In the inaugural conference for Injury Prevention, Barry Pless, the editor, discussed the difference between multidisciplinary research and interdisciplinary research. In the former, the injury problem is addressed by multiple disciplines, each contributing different areas of expertise. This is not bad and certainly has been successful. But in interdisciplinary research, different disciplines work together, each contributing their own ideas of how to develop new innovations to address injuries. We need much more of the latter.

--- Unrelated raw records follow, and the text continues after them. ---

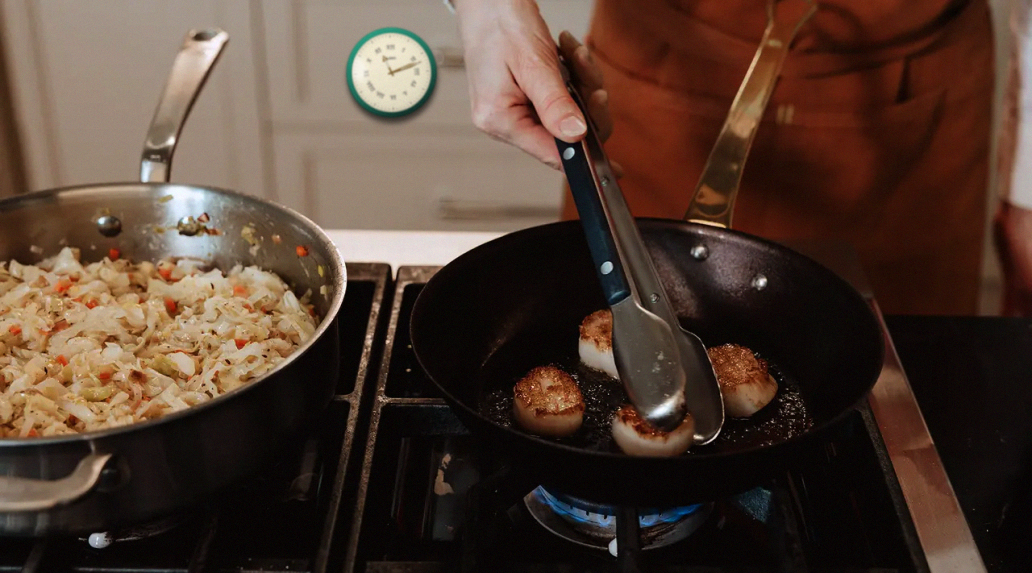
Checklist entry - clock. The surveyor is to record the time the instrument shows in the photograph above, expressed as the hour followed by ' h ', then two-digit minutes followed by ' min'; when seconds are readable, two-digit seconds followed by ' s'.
11 h 12 min
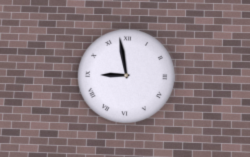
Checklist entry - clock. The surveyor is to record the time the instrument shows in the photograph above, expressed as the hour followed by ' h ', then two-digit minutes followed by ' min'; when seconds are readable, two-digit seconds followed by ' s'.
8 h 58 min
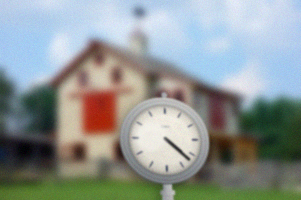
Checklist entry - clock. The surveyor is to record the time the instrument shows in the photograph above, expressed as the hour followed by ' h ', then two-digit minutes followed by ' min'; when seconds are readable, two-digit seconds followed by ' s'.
4 h 22 min
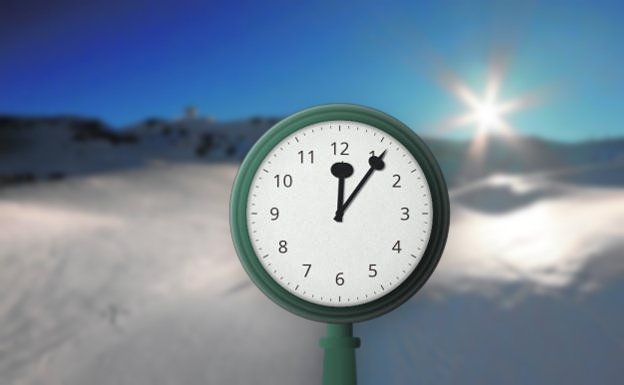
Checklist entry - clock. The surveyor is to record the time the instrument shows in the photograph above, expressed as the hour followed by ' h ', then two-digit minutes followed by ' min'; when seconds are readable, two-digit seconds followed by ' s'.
12 h 06 min
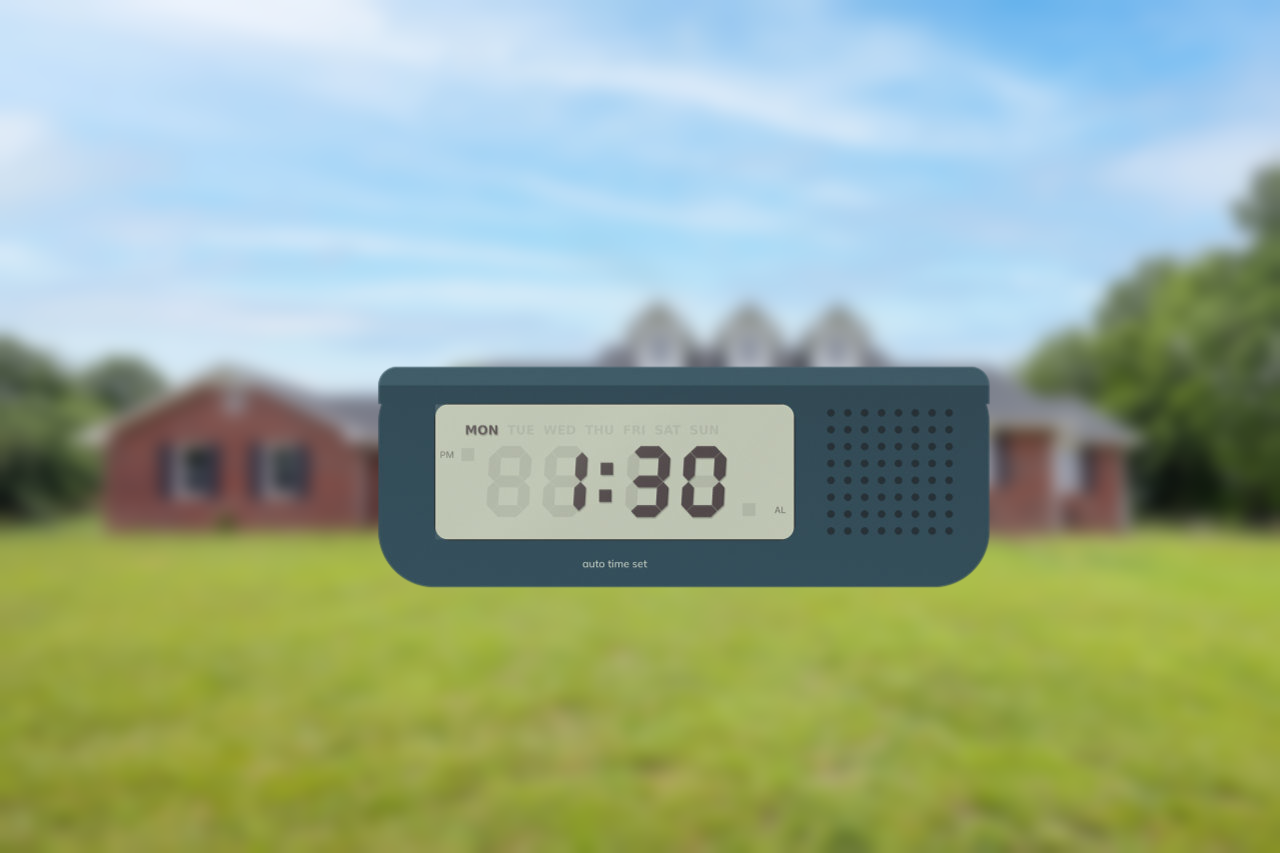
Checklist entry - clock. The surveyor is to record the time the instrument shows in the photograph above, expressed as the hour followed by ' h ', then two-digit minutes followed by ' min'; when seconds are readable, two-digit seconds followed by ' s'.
1 h 30 min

We also need to conduct our work with a minimum of hubris. In some instances, there are many other people who have something to contribute, and perhaps more, to addressing the problem of injuries. For example, criminologists and sociologists have worked on the problem of violence for a long time. It is academic hubris at its worse to say to them, “Move over. You haven’t been able to solve this problem, but public health can”. We might get a lot farther with less hubris and more interdisciplinary collaboration.

Finally, we need perseverance. There have been large changes in public attitudes and practices, for example, around drunk driving and tobacco use. However, these changes have occurred over decades, not months or years. The injury problem is large but it is also conquerable if we persist in our efforts.